I need to know how to solve these problems:
1. Find the pH and pOH for a solution which contains 5.33 grams of HCL dissolved in 2.50 dm^3 of solution.
2 Find the [H+], the pH, and the percent ionization of:
a) 0.025 M solution of HCN, K= 6.2 X 10^-10
(underneath the K is an a or something.. i can't quite read it)
3. Calculate the K(a or something) for a 0.010 M solution of weak acid with pH = 5.3
4. Determine the solubility of Cu3(PO4)2 if its ksp is 1.93 X 10^-37.
The answer I got for #4 was 1.78 X 10^-8
Is that correct?
Any help would be greatly appreciated!
2007-05-01 04:40:56 · 1 answers · asked by myra cambelll 1 in Science & Mathematics ➔ Chemistry
For the first one, convert the mass of HCl into moles by dividing by the molar mass of HCl. Divide that number of moles by 2.5 to get the molar concentration of HCl. Since HCl is a strong acid, the H+ concentration is equal to the concentration of HCl. Take the log of the HCl concentration and change the sign to get the pH. Calculate the pOH from the relationship:
pH + pOH = 14.
2. When you dissolve a weak acid like HCN in water, a small part of the HCN ionizes to form H+ and CN- ions.
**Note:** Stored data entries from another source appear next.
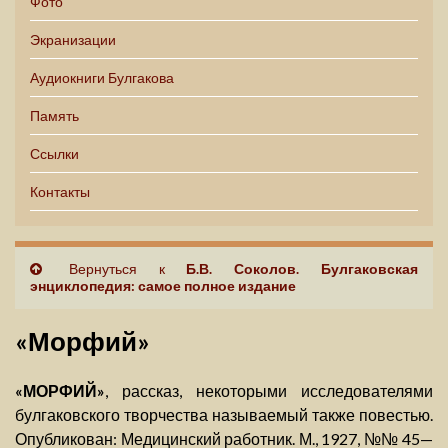
Фото
Экранизации
Аудиокниги Булгакова
Память
Ссылки
Контакты
Вернуться к
Б.В. Соколов. Булгаковская
энциклопедия: самое полное издание
«Морфий»
«МОРФИЙ»
, рассказ, некоторыми исследователями
булгаковского творчества называемый также повестью.
Опубликован: Медицинский работник. М., 1927, №№ 45—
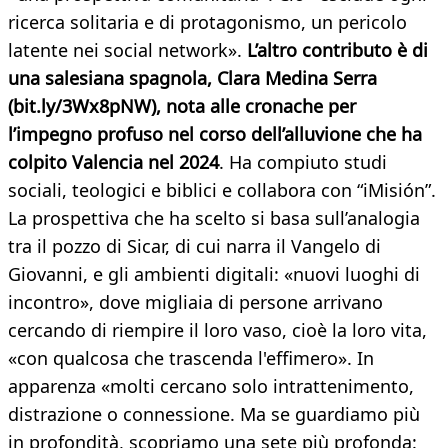
ricerca solitaria e di protagonismo, un pericolo
latente nei social network».
L’altro contributo è di
una salesiana spagnola, Clara Medina Serra
(bit.ly/3Wx8pNW), nota alle cronache per
l’impegno profuso nel corso dell’alluvione che ha
colpito Valencia nel 2024
. Ha compiuto studi
sociali, teologici e biblici e collabora con “iMisión”.
La prospettiva che ha scelto si basa sull’analogia
tra il pozzo di Sicar, di cui narra il Vangelo di
Giovanni, e gli ambienti digitali: «nuovi luoghi di
incontro», dove migliaia di persone arrivano
cercando di riempire il loro vaso, cioè la loro vita,
«con qualcosa che trascenda l'effimero». In
apparenza «molti cercano solo intrattenimento,
distrazione o connessione. Ma se guardiamo più
in profondità, scopriamo una sete più profonda:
If you start with just the weak acid, then the [H+] = [CN-].
For any weak acid (assume HA) , the expression for Ka is:
Ka=[H+][A-]/[HA]
Since most weak acids are really weak, only a tiny part of the acid ionizes, so the final [HCN]=0.025.
So, Ka = 6.2 X 10^-10 = x^2/0.025
When you solve for x, that will be the [H+]. Find the pH from that.
3. Just work the problem you just did backwards. Convert the pH into [H+], and you will have:
Ka=[H+]^2/0.01
4. For this compound,
Ksp = [Cu2+]^3[PO43-]^2
If you let x equal the moles of the compound that dissolves/L of water, then the final [Cu2+]= 3x, and the [PO42-]= 2x.
So, you'll have:
1.93 X 10^-37=(3x)^3(2x)^2=108x^5
=1.78 X 10^-8
You are correct.
2007-05-01 04:56:28 · answer #1 · answered by hcbiochem 7 · 0⤊ 0⤋